Exercise instructions |
Look at every line of the material and count the ones holding the word "qualité". The answer is the number only.

Input material |

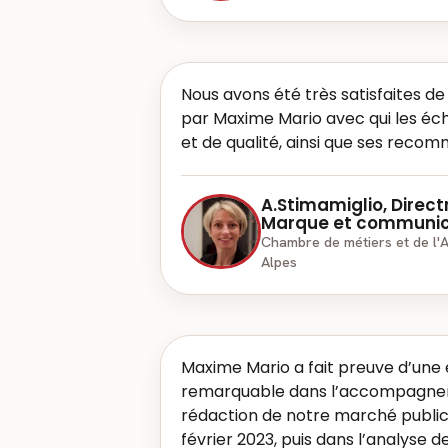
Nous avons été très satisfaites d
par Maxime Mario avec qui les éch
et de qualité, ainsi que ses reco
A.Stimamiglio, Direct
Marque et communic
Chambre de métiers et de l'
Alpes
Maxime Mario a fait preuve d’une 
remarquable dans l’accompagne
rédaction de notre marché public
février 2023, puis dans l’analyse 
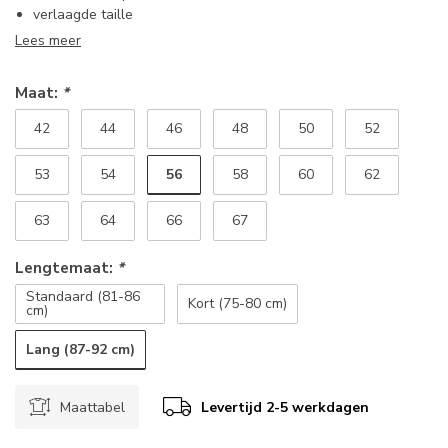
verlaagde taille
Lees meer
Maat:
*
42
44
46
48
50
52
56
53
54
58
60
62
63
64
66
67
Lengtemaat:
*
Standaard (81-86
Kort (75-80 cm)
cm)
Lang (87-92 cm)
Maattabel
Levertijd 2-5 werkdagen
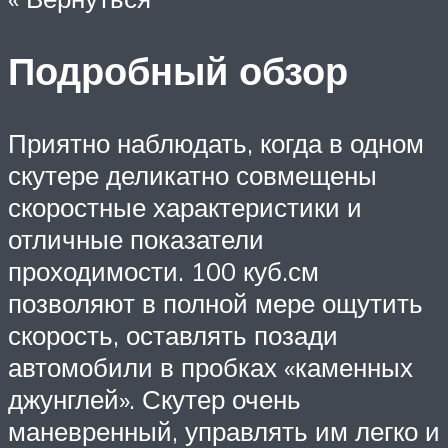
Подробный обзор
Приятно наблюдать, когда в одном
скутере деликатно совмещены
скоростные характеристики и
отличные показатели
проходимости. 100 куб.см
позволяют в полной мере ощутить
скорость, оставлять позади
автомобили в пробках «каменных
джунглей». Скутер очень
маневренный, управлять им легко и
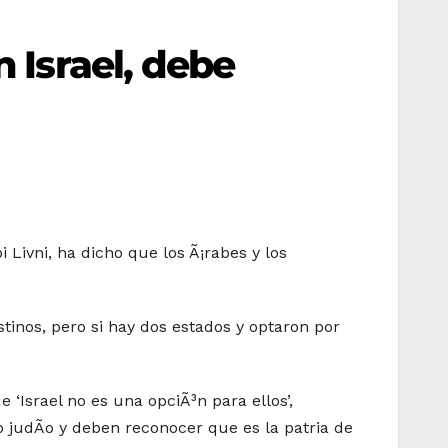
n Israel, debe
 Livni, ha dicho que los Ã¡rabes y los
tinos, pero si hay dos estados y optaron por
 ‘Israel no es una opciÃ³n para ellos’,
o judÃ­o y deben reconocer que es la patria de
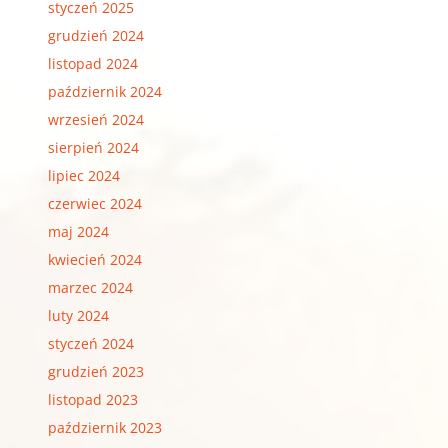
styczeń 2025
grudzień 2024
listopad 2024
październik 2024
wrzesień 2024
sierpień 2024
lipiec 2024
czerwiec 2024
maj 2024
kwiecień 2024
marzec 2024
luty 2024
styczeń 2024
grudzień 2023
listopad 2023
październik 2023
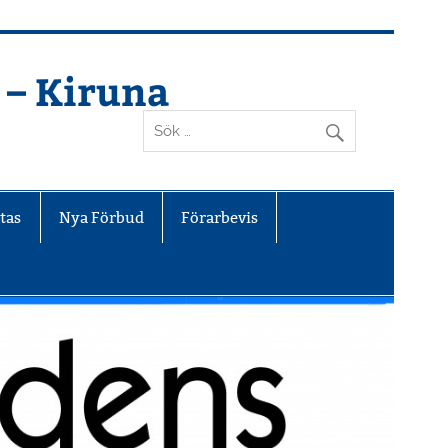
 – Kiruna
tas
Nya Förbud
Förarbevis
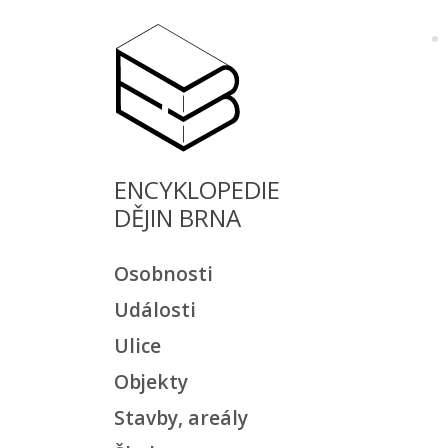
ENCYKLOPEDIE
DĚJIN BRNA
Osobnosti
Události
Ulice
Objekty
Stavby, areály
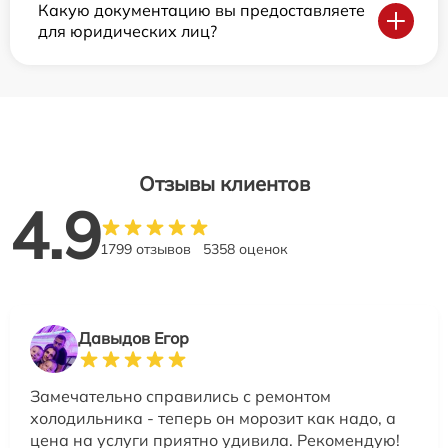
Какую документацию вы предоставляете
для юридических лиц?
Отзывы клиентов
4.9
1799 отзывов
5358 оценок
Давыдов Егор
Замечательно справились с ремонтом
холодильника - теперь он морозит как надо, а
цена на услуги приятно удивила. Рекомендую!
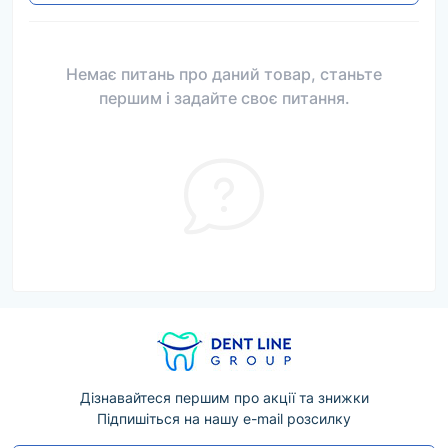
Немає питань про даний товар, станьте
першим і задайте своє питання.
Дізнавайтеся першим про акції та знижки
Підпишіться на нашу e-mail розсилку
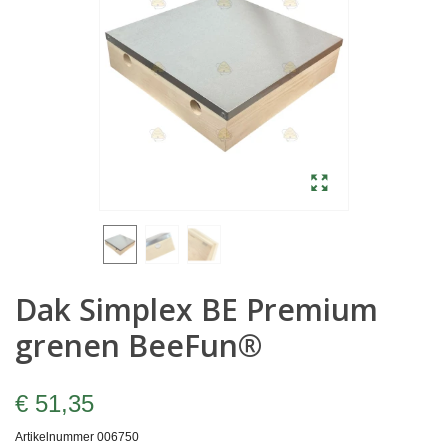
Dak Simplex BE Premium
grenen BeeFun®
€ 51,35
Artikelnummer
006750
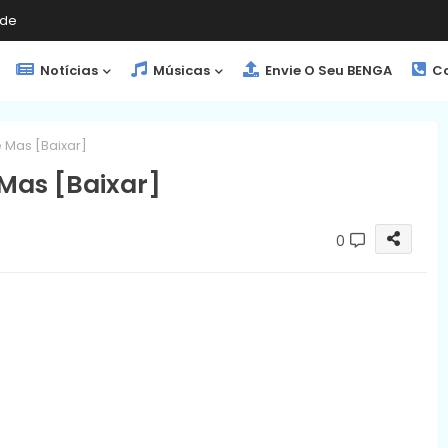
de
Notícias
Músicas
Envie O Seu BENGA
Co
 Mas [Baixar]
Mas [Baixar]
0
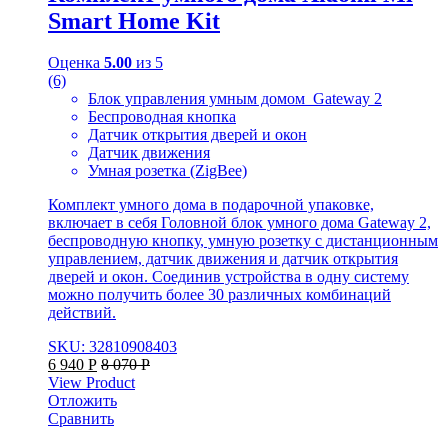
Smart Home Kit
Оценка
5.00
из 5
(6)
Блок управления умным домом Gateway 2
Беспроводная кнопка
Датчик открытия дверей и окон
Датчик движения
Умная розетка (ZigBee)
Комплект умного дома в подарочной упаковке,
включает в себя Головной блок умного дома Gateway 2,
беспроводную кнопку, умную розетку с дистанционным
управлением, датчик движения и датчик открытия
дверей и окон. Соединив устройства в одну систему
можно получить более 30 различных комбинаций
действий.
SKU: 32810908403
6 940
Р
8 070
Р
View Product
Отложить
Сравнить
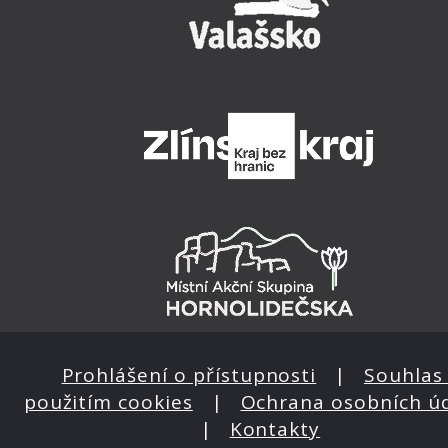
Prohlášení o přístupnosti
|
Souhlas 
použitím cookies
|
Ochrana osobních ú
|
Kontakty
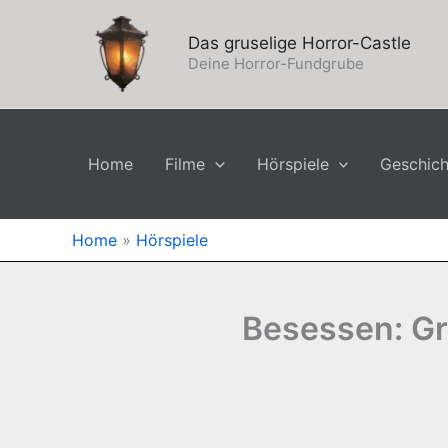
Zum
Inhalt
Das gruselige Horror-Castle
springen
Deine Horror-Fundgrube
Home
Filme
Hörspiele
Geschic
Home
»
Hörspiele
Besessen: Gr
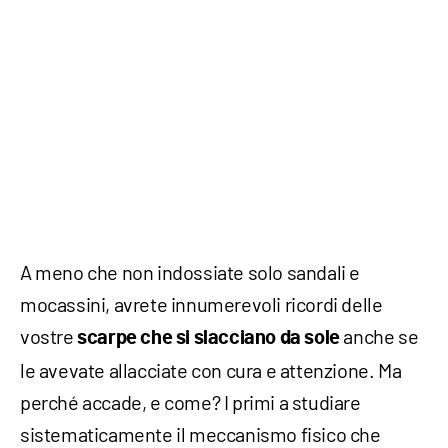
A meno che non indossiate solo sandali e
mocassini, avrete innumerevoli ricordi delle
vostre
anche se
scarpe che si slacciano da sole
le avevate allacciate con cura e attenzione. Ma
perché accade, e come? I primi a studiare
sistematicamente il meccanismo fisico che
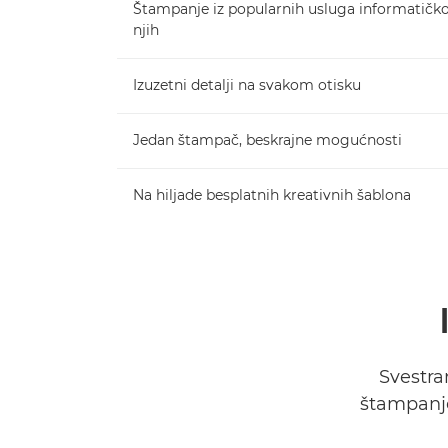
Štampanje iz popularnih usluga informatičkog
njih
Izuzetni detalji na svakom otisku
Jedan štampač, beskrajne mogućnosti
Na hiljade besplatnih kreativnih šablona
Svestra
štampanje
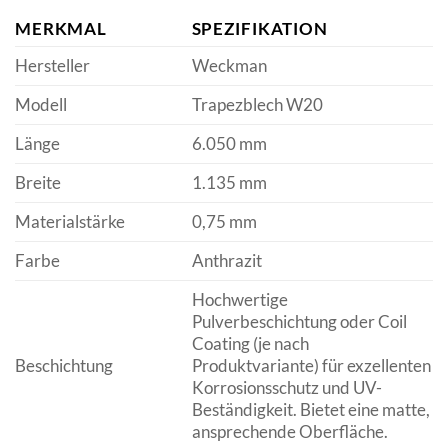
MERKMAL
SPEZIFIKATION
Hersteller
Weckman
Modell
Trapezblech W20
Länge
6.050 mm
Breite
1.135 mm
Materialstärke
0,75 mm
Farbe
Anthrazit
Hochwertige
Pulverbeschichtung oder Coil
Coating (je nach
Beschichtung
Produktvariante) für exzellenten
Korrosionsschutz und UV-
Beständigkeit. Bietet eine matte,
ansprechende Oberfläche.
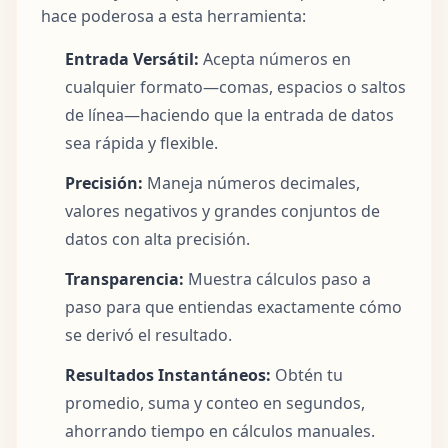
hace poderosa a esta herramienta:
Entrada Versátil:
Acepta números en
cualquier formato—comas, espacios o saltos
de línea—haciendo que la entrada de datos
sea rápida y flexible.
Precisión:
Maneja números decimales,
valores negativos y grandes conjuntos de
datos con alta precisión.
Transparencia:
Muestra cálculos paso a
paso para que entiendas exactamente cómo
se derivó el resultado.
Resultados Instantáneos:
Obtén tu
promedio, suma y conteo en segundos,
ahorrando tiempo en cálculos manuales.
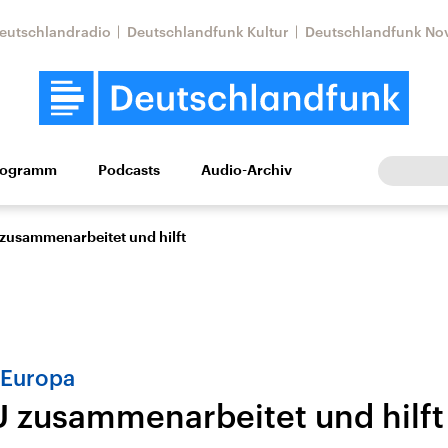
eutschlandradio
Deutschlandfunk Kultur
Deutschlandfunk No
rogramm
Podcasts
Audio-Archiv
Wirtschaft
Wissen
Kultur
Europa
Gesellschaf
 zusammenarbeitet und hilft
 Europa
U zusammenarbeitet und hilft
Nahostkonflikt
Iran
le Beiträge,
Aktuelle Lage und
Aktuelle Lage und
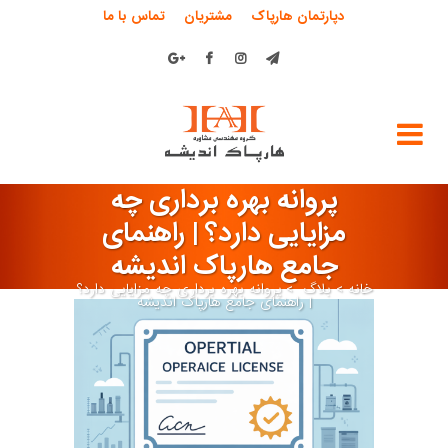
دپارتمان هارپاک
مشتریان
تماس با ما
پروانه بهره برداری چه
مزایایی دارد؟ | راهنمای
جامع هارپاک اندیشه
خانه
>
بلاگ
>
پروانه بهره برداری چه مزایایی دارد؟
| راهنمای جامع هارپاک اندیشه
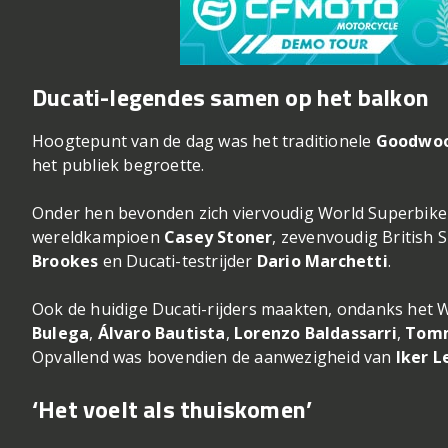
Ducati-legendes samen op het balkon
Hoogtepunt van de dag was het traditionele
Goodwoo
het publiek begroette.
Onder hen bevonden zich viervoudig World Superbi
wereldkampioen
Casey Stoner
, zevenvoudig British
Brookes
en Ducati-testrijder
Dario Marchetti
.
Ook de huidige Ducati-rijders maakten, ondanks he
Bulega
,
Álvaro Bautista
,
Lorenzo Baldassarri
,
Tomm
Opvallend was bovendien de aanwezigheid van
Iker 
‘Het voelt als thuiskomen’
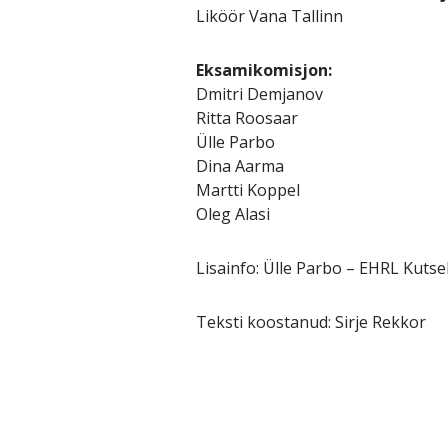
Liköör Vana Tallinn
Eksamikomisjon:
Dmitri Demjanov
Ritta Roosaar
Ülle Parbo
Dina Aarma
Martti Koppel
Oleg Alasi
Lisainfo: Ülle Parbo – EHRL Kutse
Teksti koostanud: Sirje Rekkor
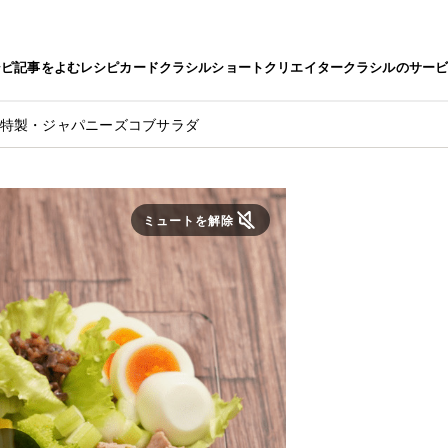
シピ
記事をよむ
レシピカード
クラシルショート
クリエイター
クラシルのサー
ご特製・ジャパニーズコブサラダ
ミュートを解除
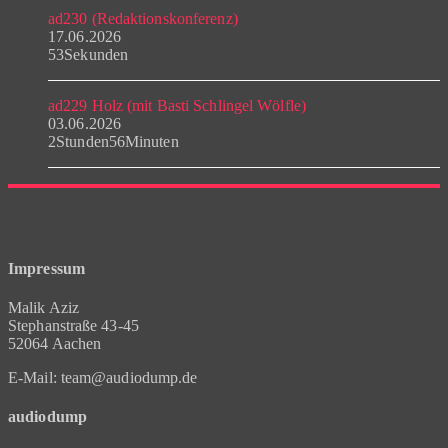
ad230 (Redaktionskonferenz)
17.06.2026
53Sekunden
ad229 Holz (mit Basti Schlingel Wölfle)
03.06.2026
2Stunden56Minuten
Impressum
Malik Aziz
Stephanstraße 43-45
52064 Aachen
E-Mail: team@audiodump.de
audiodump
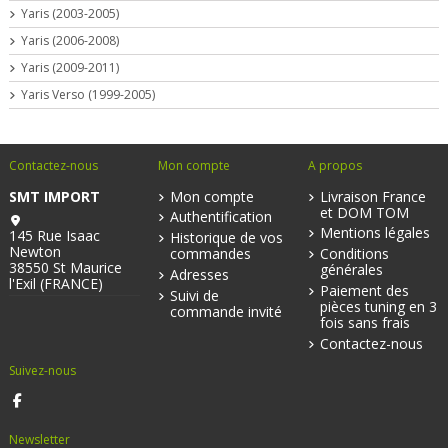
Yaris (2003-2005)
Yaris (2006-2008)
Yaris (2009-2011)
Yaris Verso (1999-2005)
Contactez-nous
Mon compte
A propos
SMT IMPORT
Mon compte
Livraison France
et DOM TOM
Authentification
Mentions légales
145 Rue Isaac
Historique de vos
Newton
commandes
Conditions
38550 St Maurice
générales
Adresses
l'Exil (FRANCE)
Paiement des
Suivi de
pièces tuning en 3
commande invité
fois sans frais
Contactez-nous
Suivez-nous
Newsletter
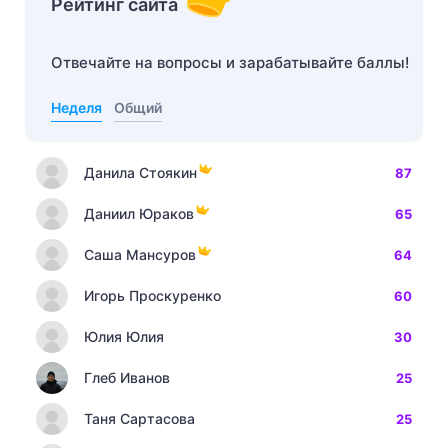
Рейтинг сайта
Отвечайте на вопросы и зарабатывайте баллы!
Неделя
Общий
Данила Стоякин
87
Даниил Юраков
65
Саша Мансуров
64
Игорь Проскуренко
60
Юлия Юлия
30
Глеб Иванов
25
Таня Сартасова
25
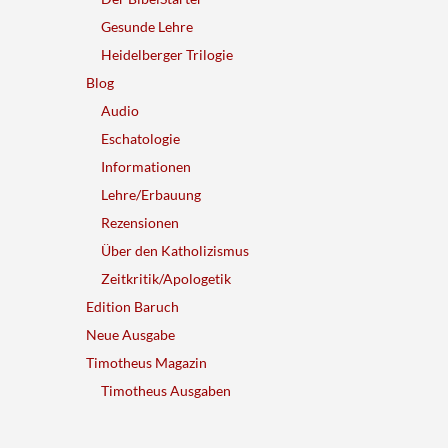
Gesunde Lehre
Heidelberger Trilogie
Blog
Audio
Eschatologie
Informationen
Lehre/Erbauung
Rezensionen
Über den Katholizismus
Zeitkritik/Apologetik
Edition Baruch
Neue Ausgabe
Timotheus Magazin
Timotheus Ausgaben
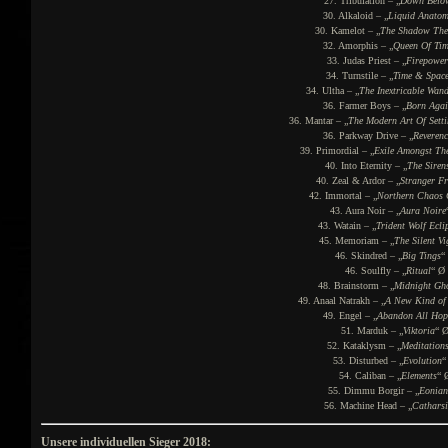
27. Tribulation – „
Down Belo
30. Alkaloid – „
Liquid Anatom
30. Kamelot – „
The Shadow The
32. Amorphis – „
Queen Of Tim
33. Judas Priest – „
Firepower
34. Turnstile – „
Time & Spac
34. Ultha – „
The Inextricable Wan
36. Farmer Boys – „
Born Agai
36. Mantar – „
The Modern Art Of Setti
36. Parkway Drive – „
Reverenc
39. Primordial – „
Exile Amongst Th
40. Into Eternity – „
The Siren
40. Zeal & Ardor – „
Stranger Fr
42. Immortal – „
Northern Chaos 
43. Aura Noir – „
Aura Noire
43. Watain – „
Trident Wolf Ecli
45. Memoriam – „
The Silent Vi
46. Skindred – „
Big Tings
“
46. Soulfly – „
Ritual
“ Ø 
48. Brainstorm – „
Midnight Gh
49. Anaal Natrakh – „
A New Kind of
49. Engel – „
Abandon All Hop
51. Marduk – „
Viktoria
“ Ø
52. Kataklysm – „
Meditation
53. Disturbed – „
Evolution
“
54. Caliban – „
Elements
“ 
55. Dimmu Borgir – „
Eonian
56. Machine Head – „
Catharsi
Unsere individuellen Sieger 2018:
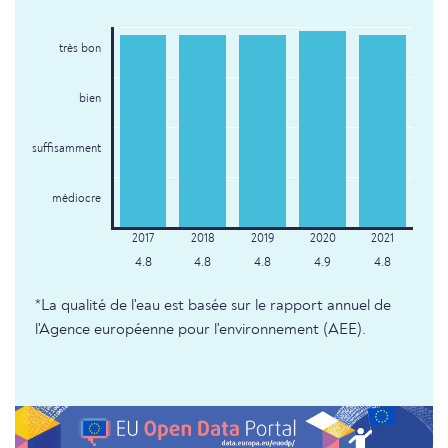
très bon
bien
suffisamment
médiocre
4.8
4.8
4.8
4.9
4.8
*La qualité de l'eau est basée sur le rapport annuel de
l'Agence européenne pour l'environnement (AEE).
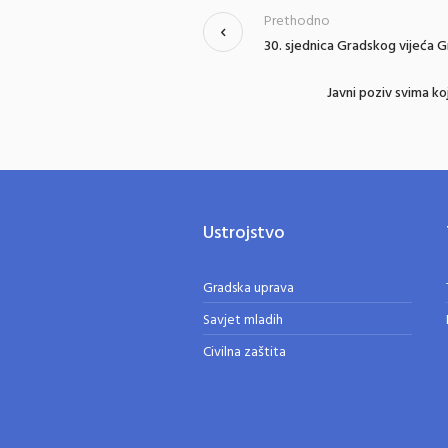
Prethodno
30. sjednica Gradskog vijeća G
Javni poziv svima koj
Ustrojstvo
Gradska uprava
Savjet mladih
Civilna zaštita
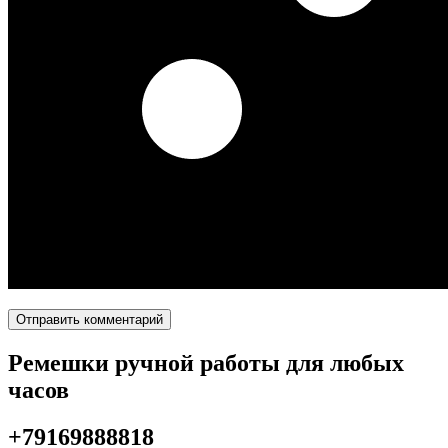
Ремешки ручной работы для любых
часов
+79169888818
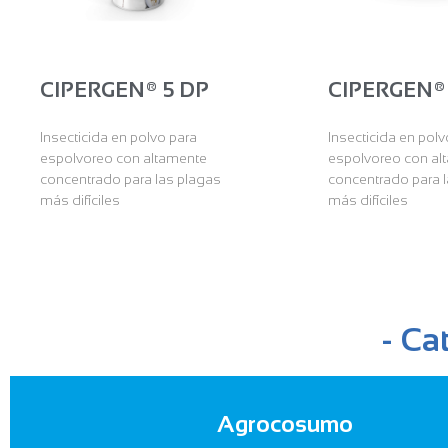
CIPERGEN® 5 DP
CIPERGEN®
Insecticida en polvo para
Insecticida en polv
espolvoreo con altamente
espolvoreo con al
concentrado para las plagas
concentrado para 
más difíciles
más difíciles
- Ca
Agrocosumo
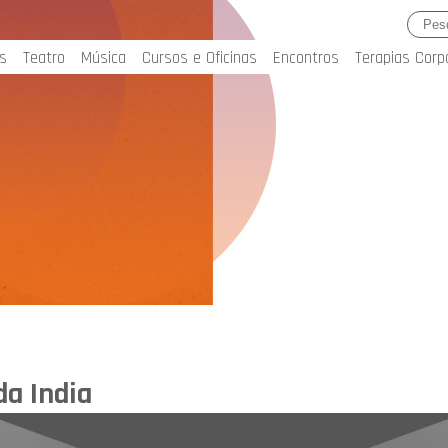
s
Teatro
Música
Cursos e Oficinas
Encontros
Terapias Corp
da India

Expected output |
2